DOCUMENT SECTION Block Start

George Stedman 08:46
Yeah. So the first one we have is check 39 which is the failed mail messages. We added a right click option to clear failed or retrying messages.
Steve Stedman 09:00
That’s one of those that check 39 has been there for a long time. I mean, that was looking at the numbers. It’s one of the earlier checks I put in years ago, and it was one of those that will we would always, if we see it, we would go and run some T SQL scripts to go and clear out the failed ones. We just made it easy, quick, right click, and you can clear them out if you have them there.
George Stedman 09:26
The other one after that is check number 104, this one is the older failed or retry email messages. It helps you identify older mail features. And then that also includes the right click to purge option, yep.
Steve Stedman 09:39
And with those, the right click option gives you, I think, 30 days, 60 days or a year, or maybe it’s 30 and 90 days back or in a year, something like that. So you can choose, you don’t have to clear them all out. You can choose what you want to clear out on those when they happen. And then 105
George Stedman 09:53
Yeah, check 105 which is large number of email items in MSDB, which this will identify in via. Instruments retaining large volumes of mail history. It’ll also you can use it to clean up and control your MSDB growth, which generally you want to keep on the smaller end.

DOCUMENT SECTION Block End
SOURCE DATA Block Start

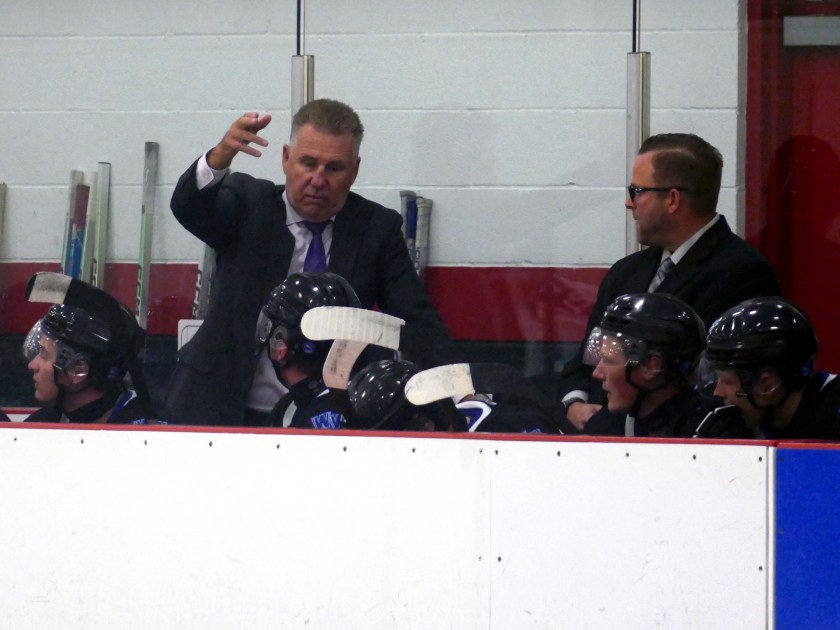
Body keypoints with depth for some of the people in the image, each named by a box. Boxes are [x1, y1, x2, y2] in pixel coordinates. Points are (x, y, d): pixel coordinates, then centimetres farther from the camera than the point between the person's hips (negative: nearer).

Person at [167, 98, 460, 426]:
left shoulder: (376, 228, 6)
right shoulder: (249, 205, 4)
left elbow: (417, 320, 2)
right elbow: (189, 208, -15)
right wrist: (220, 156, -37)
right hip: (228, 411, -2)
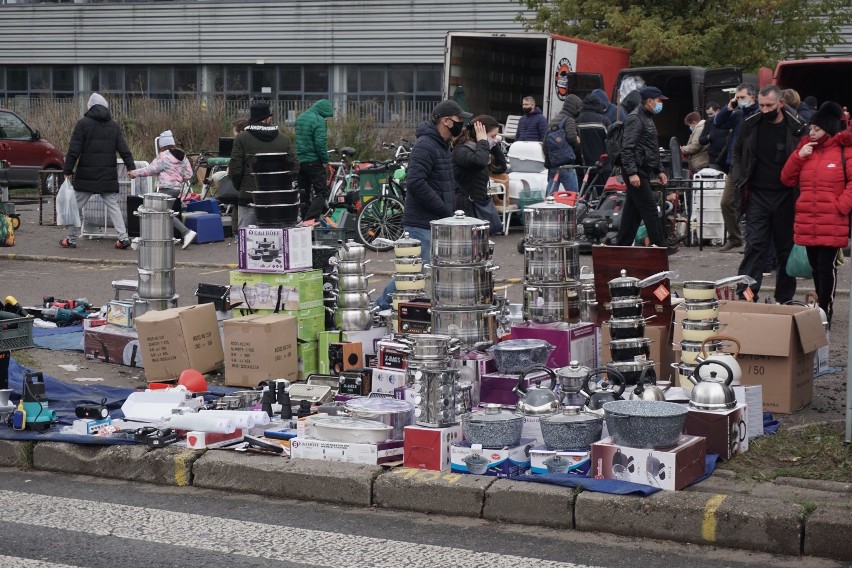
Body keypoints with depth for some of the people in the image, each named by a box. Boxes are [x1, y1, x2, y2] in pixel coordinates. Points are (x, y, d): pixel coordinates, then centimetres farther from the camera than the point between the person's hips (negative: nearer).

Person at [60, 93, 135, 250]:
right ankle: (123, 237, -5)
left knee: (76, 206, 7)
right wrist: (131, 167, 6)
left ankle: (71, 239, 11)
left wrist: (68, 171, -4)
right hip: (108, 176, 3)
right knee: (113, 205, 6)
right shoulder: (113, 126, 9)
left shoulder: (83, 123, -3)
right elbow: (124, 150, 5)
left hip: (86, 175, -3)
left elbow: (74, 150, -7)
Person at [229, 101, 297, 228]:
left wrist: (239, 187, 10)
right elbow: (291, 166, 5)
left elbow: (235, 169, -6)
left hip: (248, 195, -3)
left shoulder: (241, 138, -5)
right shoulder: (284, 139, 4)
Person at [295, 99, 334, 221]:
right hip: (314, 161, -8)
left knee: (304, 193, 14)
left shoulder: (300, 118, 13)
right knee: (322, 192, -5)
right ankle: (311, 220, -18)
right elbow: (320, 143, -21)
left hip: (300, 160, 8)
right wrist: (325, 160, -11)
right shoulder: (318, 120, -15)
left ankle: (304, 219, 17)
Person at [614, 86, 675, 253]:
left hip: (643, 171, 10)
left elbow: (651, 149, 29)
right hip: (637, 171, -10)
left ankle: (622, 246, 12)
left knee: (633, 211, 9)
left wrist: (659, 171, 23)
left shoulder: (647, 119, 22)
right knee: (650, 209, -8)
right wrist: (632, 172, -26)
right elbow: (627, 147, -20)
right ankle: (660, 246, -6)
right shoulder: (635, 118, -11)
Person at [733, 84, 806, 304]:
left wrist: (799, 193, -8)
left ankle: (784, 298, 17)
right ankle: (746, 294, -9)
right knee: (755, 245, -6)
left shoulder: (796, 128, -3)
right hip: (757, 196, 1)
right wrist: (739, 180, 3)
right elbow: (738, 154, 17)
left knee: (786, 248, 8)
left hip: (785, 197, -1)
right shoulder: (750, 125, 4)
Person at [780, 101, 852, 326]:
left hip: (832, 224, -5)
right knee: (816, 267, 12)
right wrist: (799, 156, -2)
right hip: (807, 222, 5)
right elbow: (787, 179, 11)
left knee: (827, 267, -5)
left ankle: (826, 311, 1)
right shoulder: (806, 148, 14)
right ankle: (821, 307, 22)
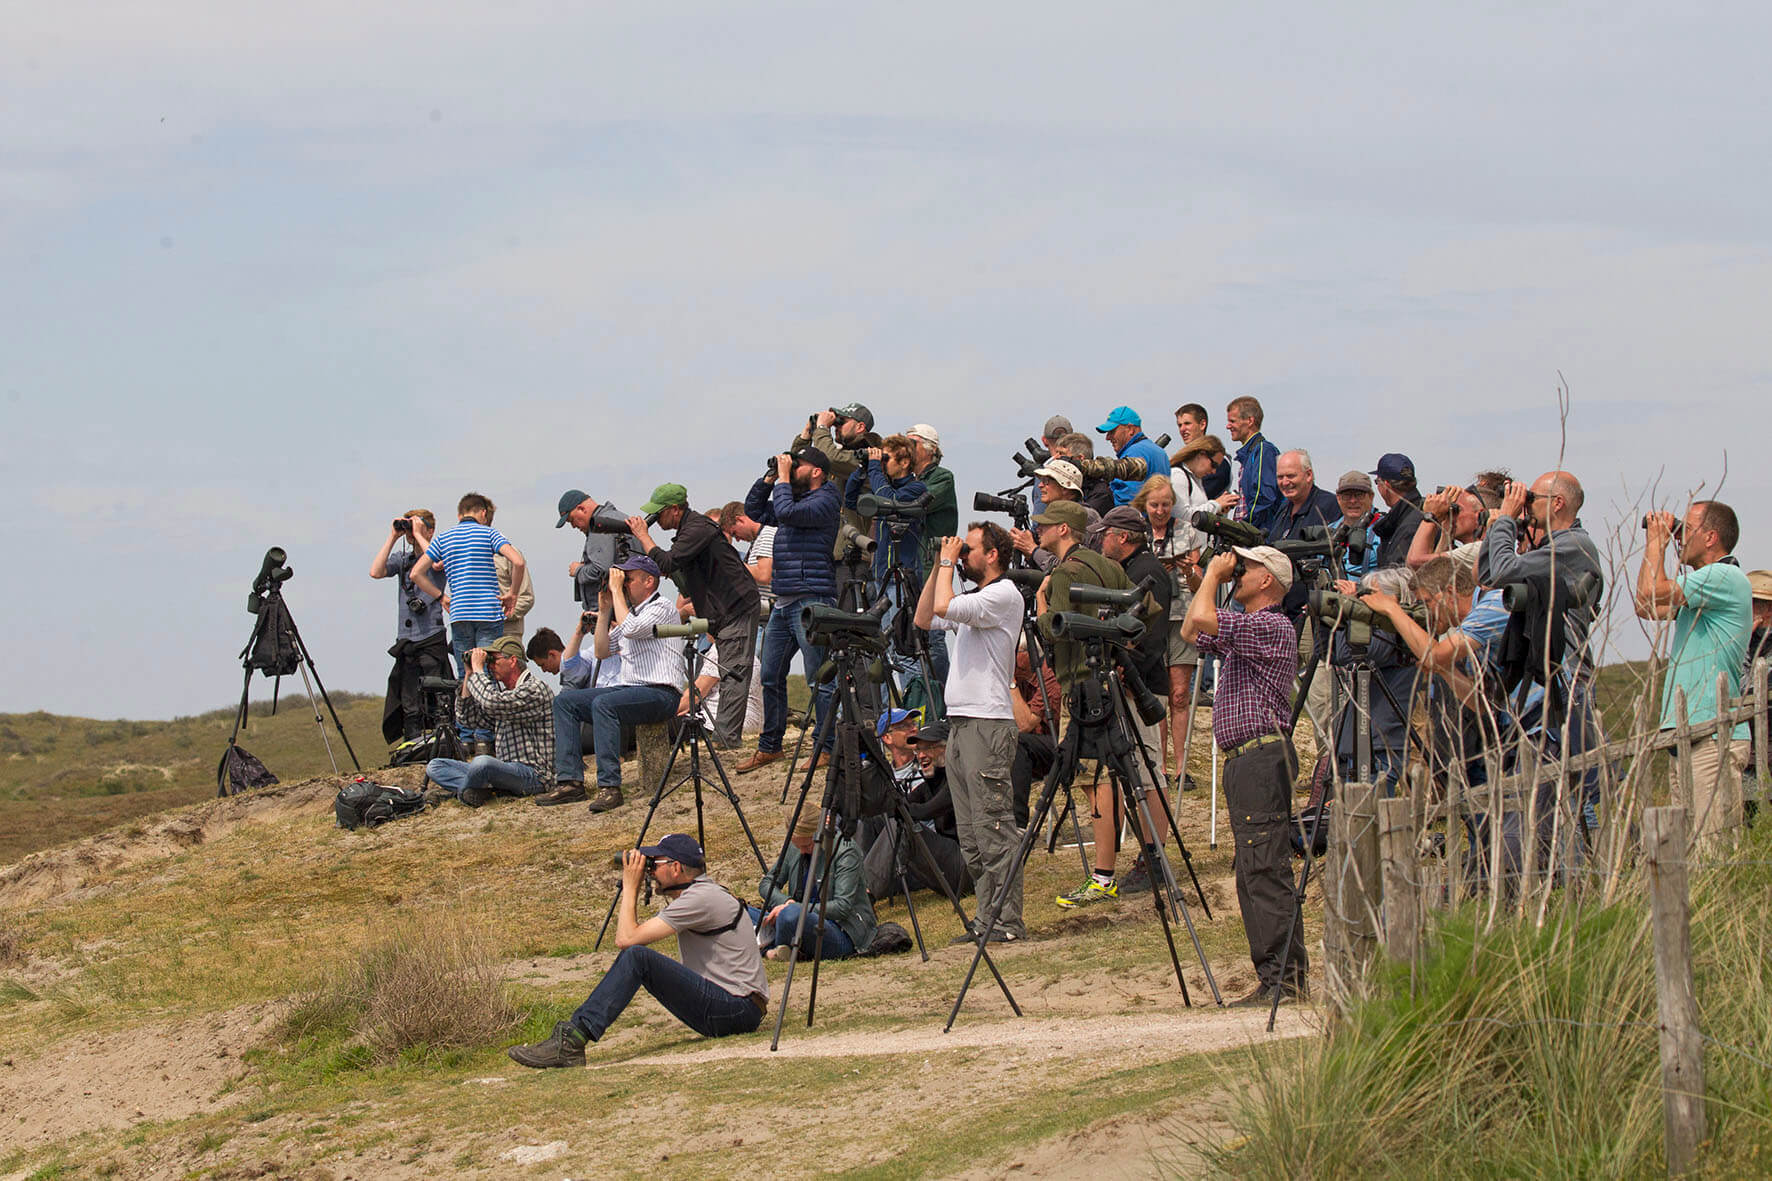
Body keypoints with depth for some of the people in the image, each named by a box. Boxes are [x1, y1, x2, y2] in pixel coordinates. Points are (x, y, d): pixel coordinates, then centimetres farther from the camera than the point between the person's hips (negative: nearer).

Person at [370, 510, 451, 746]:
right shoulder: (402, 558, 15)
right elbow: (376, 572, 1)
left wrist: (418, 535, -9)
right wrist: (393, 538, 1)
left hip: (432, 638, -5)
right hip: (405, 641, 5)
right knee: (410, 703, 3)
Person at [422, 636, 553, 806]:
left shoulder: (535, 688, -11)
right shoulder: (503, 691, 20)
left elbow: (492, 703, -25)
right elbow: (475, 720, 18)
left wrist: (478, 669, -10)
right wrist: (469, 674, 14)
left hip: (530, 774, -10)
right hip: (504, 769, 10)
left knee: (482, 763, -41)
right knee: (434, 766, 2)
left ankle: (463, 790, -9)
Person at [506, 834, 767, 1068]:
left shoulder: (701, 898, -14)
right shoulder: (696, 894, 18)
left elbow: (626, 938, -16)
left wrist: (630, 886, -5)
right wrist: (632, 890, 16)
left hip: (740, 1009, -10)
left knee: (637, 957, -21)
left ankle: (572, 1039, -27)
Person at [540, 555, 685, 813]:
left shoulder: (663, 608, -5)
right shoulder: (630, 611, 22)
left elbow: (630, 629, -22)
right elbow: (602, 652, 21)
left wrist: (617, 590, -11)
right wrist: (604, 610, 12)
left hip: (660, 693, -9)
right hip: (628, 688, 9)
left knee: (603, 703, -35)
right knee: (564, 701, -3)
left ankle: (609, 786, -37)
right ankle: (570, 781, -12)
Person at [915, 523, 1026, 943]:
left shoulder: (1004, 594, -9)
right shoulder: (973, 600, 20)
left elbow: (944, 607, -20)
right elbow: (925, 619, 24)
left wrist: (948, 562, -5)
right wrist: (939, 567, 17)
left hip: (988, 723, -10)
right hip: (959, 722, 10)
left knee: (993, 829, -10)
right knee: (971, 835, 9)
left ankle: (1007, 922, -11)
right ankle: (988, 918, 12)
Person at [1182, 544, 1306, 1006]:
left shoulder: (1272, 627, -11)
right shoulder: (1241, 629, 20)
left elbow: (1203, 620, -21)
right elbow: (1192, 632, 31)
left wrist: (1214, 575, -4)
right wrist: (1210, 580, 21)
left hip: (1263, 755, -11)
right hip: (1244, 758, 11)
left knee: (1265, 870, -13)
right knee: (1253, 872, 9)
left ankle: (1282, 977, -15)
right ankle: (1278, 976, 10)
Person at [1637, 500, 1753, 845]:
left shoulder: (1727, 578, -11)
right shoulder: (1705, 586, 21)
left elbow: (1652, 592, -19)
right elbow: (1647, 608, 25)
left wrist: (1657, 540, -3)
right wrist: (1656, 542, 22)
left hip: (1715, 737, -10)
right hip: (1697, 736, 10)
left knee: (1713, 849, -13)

SOURCE DATA Block End
SOURCE DATA Block Start

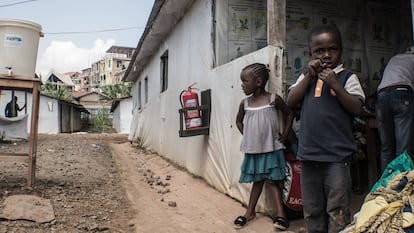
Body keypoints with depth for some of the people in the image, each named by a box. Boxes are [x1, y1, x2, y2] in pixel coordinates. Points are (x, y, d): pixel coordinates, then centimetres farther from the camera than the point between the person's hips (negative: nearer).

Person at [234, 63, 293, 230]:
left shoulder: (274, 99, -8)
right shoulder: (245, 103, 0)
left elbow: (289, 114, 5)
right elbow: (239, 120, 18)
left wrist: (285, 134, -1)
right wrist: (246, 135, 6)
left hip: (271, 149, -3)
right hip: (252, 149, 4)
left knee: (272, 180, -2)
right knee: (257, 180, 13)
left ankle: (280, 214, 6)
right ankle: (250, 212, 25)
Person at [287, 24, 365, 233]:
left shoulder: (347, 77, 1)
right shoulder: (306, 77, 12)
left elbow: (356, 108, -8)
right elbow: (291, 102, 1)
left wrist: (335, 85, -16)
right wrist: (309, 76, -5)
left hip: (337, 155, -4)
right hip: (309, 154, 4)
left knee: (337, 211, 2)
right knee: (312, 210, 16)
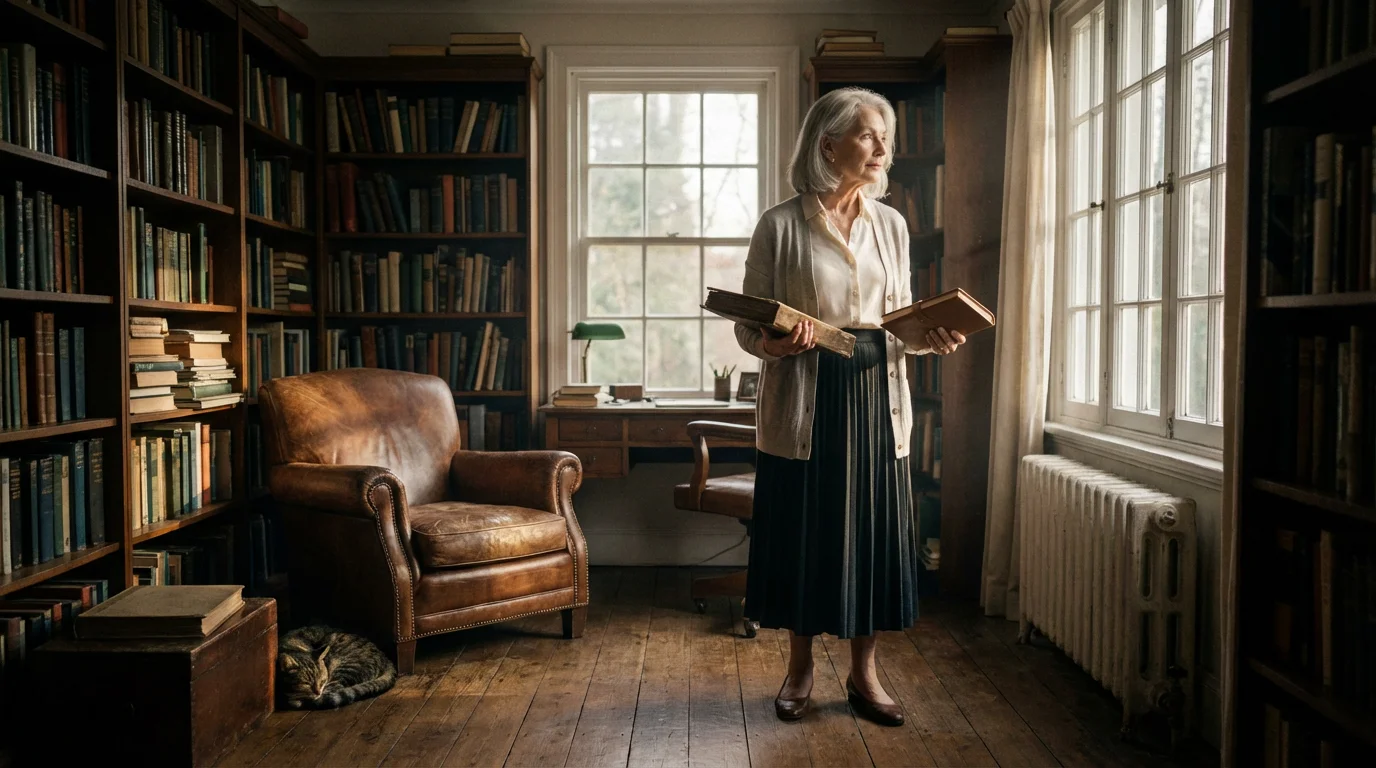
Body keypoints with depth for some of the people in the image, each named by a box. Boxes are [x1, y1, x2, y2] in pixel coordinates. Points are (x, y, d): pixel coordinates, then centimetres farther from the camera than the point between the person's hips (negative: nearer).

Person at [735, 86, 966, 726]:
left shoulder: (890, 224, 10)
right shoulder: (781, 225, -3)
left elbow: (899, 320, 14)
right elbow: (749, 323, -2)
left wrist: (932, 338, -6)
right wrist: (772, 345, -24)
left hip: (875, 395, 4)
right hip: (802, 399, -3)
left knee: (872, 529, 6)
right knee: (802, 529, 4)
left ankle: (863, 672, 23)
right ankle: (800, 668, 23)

SOURCE DATA Block End

EXERCISE BRIEF:
Could you edit the transcript starting at "George Stedman 08:46" and ending at "or retrying messages.", replacing "right click" with "context menu"?

ANSWER AREA:
George Stedman 08:46
Yeah. So the first one we have is check 39 which is the failed mail messages. We added a context menu option to clear failed or retrying messages.